Mackenzie Scott, one of the richest women in the world, is the former wife of Amazon founder, Jeff Bezos. Source: AFP

4. Mackenzie Scott

  • Net worth: US$35.8 billion

The name Mackenzie Scott is synonymous with giving; she is known for her charitable and generous philanthropic work all across the globe.

Or you may know her as the ex-wife of billionaire Jeff Bezos.

But before she had all that money, MacKenzie Scott Tuttle was just another girl born on April 7, 1970, in California.

From the time she was a young girl, she loved literature and enjoyed writing.

She even wrote a 142-page book called “The Book Worm” when she was only six.

Scott attended Hotchkiss School and then went to Princeton University, where she graduated with honours in English.

While she was at Princeton, she had the opportunity to learn from Nobel Laureate in Literature, Toni Morrison.

Morrison once described Scott as “one of the best students” she has ever had in her creative writing classes.”

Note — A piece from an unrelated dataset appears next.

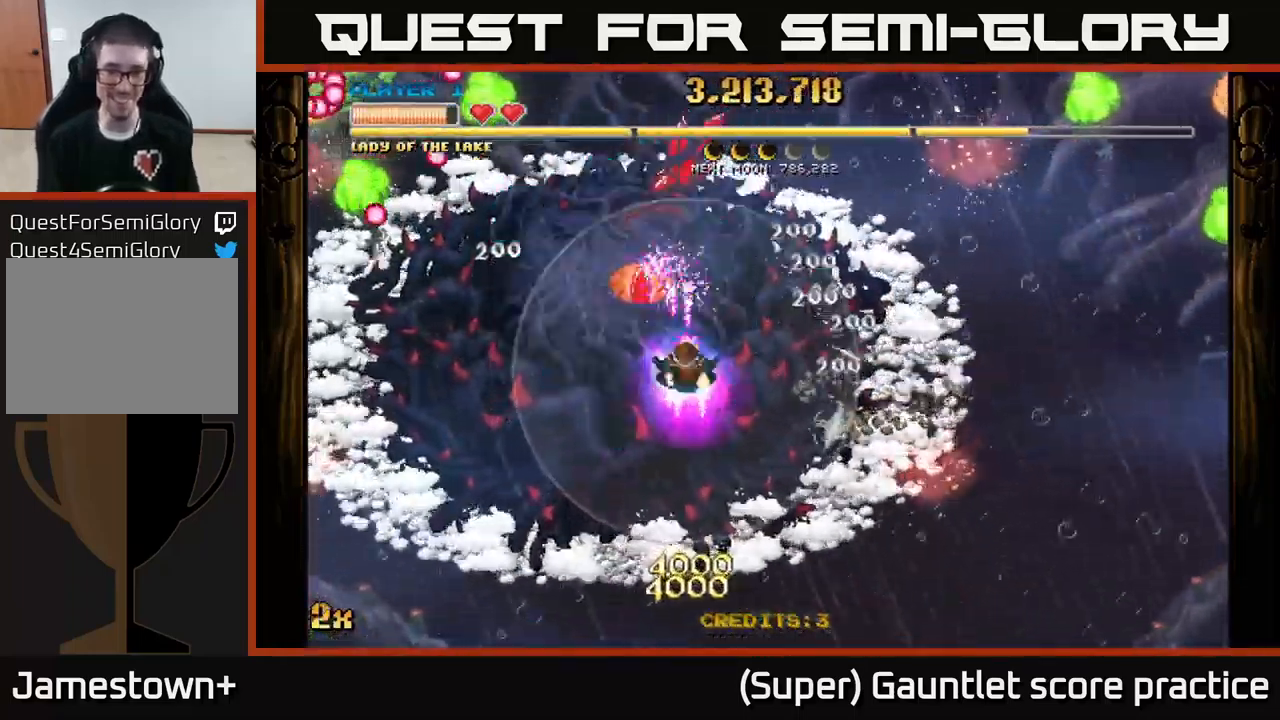
{"buttons": ["A"], "left_stick": "right", "events": [[17, "left_stick", "center"], [250, "left_stick", "down-left"], [383, "left_stick", "right"]]}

After graduation, Scott worked as a research assistant for a hedge fund while embarking on freelance writing work, including the Los Angeles Times and The New York Observer.

In 1993, the literature graduate moved to New York and took on a role at the New York City hedge fund company DE Shaw.

Here, she met Bezos; they were married for 25 years and had four children together.

Bezos founded Amazon in 1994, but Scott played a large role in the company’s development. 

She was one of the company’s first employees and helped develop a business plan.

In 2019, the two announced they would be filing for a divorce.

As a result, Scott was given a 4% stake in Amazon, which explains why she is so rich.

richest women in the world

Chile is the top copper producer in the world, which is what Iris Fontbona, one of the richest women in the world,  ventured into. Source: AFP

5. Iris Fontbona

  • Net worth: US$22.2 billion

Another mining magnate on our list is Iris Balbina Fontbona González.

The 80-year-old Chilean made her fortune building and expanding Antofagasta PLC with her late husband, Andrónico Luksic.

The company is one of the most important conglomerates in Chile, which engages in copper mining, transport, and water distribution businesses.

Since she was young, González had a comfortable childhood.

She attended a prestigious Catholic school during her primary and secondary years, where she enjoyed mathematics and science.

After graduating from high school, González went to the University of Chile, where she completed a programme in commercial engineering.

She also minored in accounting and finance, which would later prove very useful for the company she would one day run.

In the early 1960s, the Chilean native took on a role with a small business her father owned, managing the accounts and finances.

She met Luksic when she was only 17; he was 15 years older than her at the time.

They eventually married and began building the Luksic Group (it would later diverge into Antofagasta PLC).

Starting with administrative tasks, González took on more complex roles as the company expanded.

After her husband passed in 2005, Bontfona took charge and is credited with acquiring the largest copper mine in Chile, Escondida.

Today, Antofagasta Plc’s success has reached many people in the country, provided jobs for them and enriched the economy.